9:23 p.m. ET, April 7, 2022
Microsoft says it disrupted Russian hacking infrastructure aimed at Ukraine
From CNN's Sean Lyngaas
Microsoft used a US court order to disable seven internet domains that a hacking group linked with Russian intelligence was using to try to infiltrate Ukrainian media organizations, in a likely effort to support Russia’s war, Microsoft said Thursday.
The hacking group, best known in the US for breaching the Democratic National Committee in the 2016 election, was likely trying to use cyber intrusions to “provide tactical support for the physical invasion and exfiltrate sensitive information,” according to Microsoft.
The hackers were “also targeting government institutions and think tanks in the United States and the European Union involved in foreign policy,” Tom Burt, a corporate vice president at Microsoft, wrote in a blog post.
It was not immediately clear how successful the hacking attempts were.
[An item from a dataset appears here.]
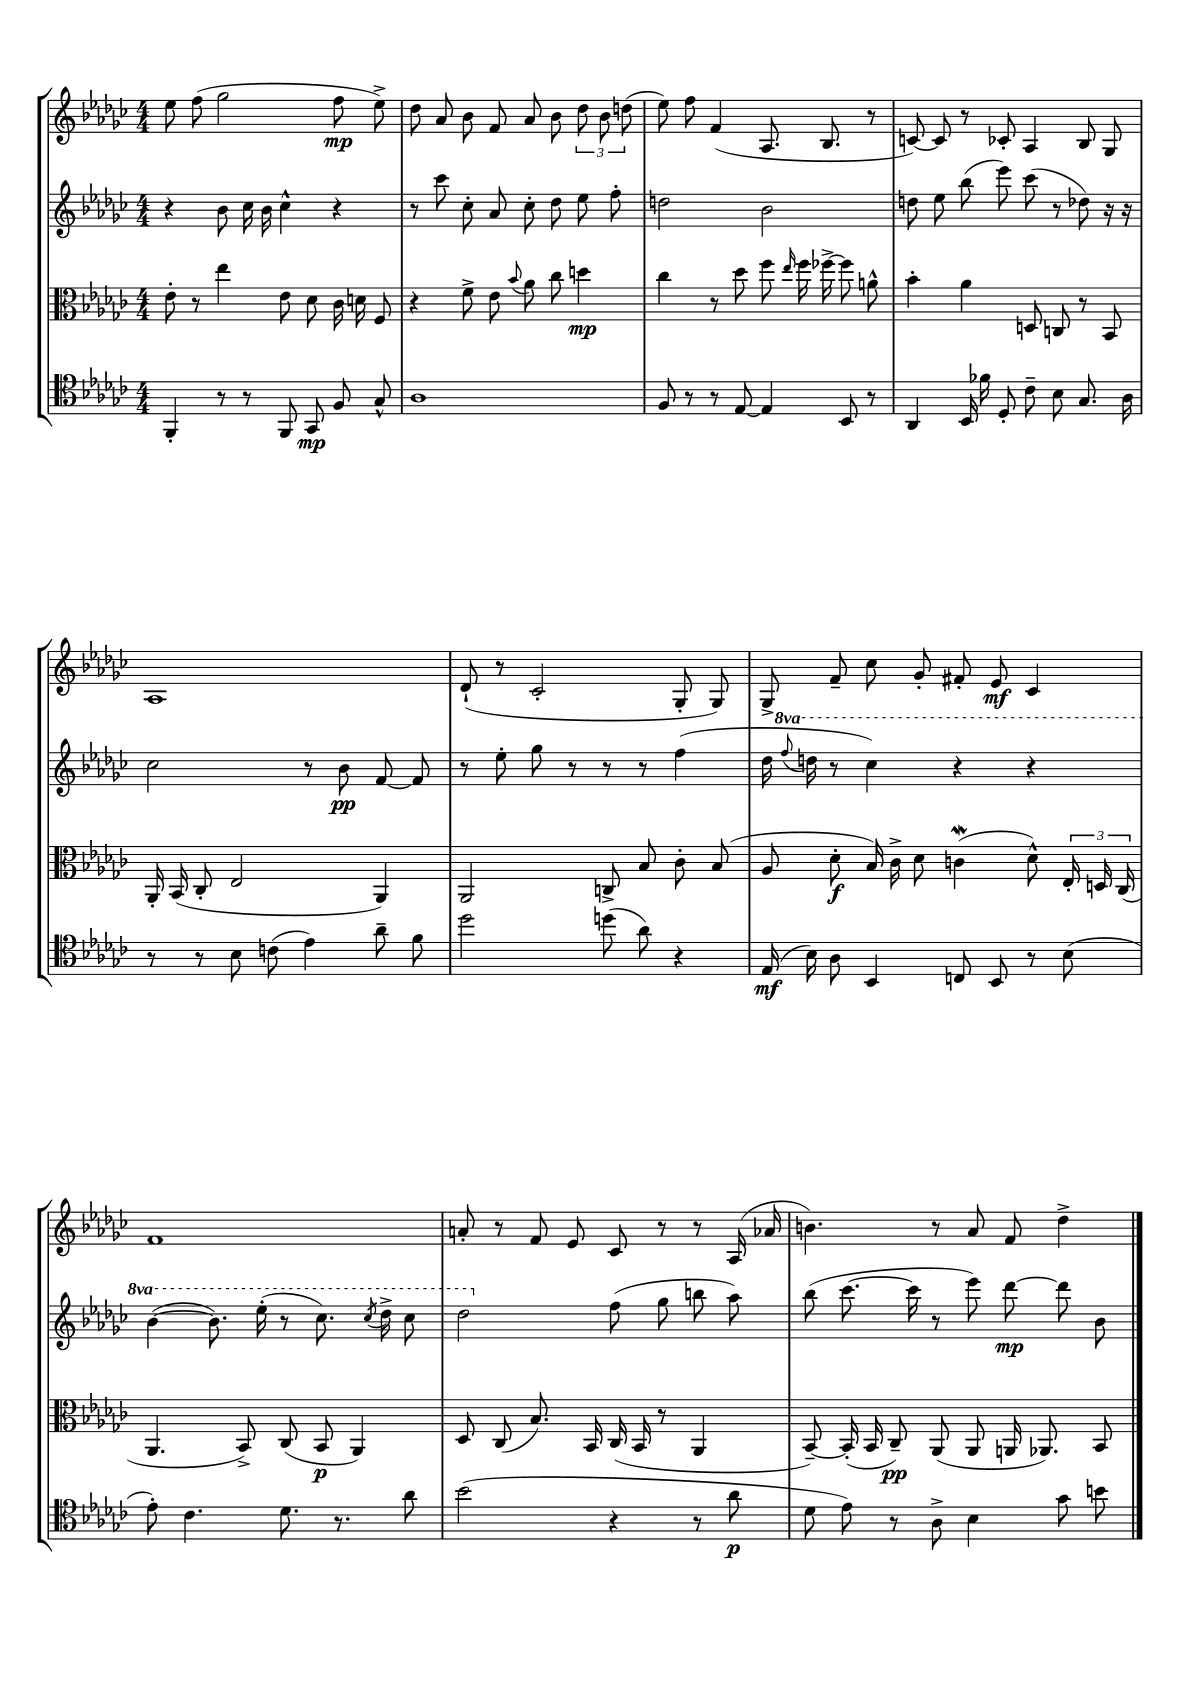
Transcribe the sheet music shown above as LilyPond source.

Microsoft declined to comment beyond the blog post.
It’s the second time this week that a powerful US corporation or government agency has disclosed the use of a court order to target hackers accused of working for Russia’s military intelligence directorate, GRU.
The moves reflect US officials’ ongoing concerns about potential Russian retaliatory cyberattacks against US targets, and a more aggressive strategy to try to thwart state-backed hacking operations.
The Justice Department revealed Wednesday that it had used a court order to disrupt a network of thousands of hacked computers controlled by another GRU-linked hacking group that could have been used in a cyberattack.
That network of infected computers, known as a botnet, “was a threat to US businesses, particularly the ones who were compromised, and it required action given the current threat environment,” the Justice Department official told reporters.
Russian cyber offense: While some analysts have argued that the full scope of Russian cyber capabilities hasn’t reared its head in Ukraine during the war, Burt said Microsoft has seen “nearly all of Russia’s nation-state actors engaged in the ongoing full-scale offensive” against critical infrastructure and government organizations in Ukraine.